The followings are the basic equipment you cannot do without having when preparing desserts:

Sieve: A wafer-thin sieve made from plastic or metal is perfect for sifting icing sugar and flour. Sifting your flour is highly recommended when making a cake. It can be much simple to use a mini tea strainer to dust surfaces and adorn desserts with cocoa or icing sugar.

Food Processor: This equipment is multi-purpose, as it works with sweet and savory. Effectively functions in the mixing up of rubbing butter or fat into flour when preparing pastries.

Baking Parchment: Also known as silicone paper, these are non-stick paper perfect for lining cake and other pastries. Known to be greaseproof and moisture-proof, it is mostly used to line baking trays and tins. Can be used at any temperature i.e. freezer, room temperature, and oven.

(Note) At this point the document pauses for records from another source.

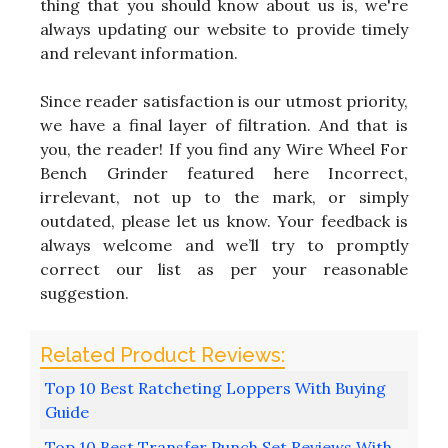
thing that you should know about us is, we're
always updating our website to provide timely
and relevant information.
Since reader satisfaction is our utmost priority,
we have a final layer of filtration. And that is
you, the reader! If you find any Wire Wheel For
Bench Grinder featured here Incorrect,
irrelevant, not up to the mark, or simply
outdated, please let us know. Your feedback is
always welcome and we’ll try to promptly
correct our list as per your reasonable
suggestion.
Top 10 Best Ratcheting Loppers With Buying
Guide
Top 10 Best Transfer Punch Set Reviews With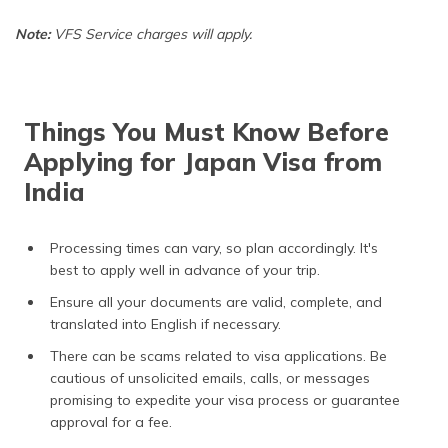
Note:
VFS Service charges will apply.
Things You Must Know Before
Applying for Japan Visa from
India
Processing times can vary, so plan accordingly. It's
best to apply well in advance of your trip.
Ensure all your documents are valid, complete, and
translated into English if necessary.
There can be scams related to visa applications. Be
cautious of unsolicited emails, calls, or messages
promising to expedite your visa process or guarantee
approval for a fee.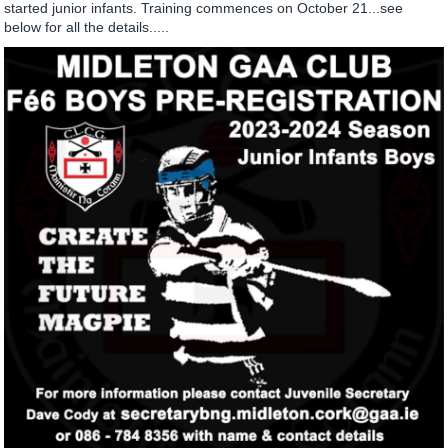
started junior infants. Training commences on October 21...see
below for all the details.....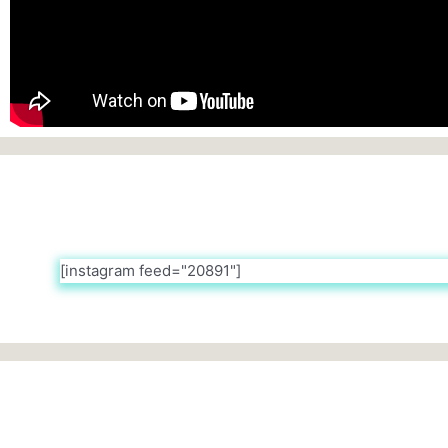
[instagram feed="20891"]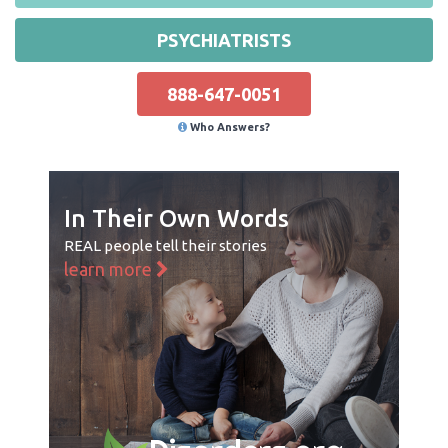
PSYCHIATRISTS
888-647-0051
Who Answers?
In Their Own Words
REAL people tell their stories
learn more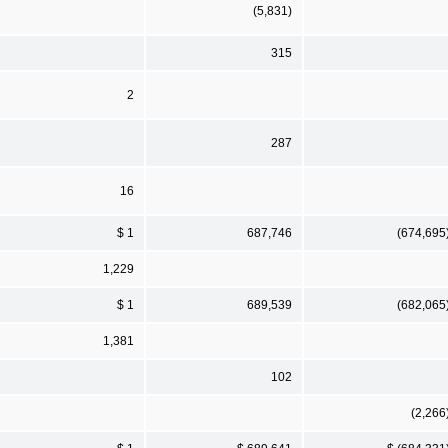
(5,831)
315
2
287
16
$ 1
687,746
(674,695
1,229
$ 1
689,539
(682,065
1,381
102
(2,266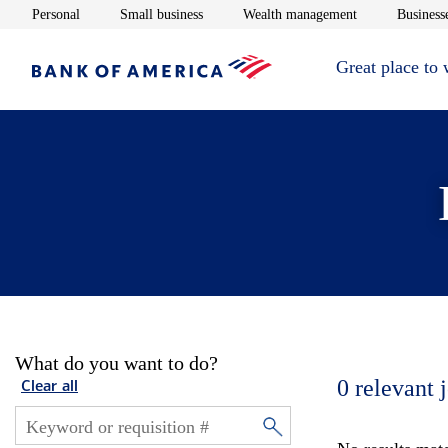
Opens in new window
Opens in new window
Opens in new 
Personal
Small business
Wealth management
Businesse
Great place to
What do you want to do?
0
relevant 
Clear all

Whisk: Manufactured to aerate and give volume to food, they are quite essential in cake making. Always handy when whisking eggs, whipping cream, folding in flour, taking out lumps in sauces etc. Whisk can be either electric or manual, you can employ the services of food mixer if you can take up the cost.

Pans: This may include cheesecake pans, tart pans, muffin pans, quiche pans, hamburger buns pan etc. Having varied sizes and different purposes, pans are essentials as they are suitable for bake and no-bake dessert recipes.

Measuring Spoons: Oftentimes people over- or underestimate the size of a tablespoon or teaspoon. Measuring spoons can make certain a perfect amount to be used. For those who make use of American recipes, it is also worth purchasing a set of measuring cups as well to avert complicated conversions.

With the above mentioned fundamental both in ingredients, equipment, storage as well as preservative tips, you are sure to be on the right track regardless of your level of difficulty in baking.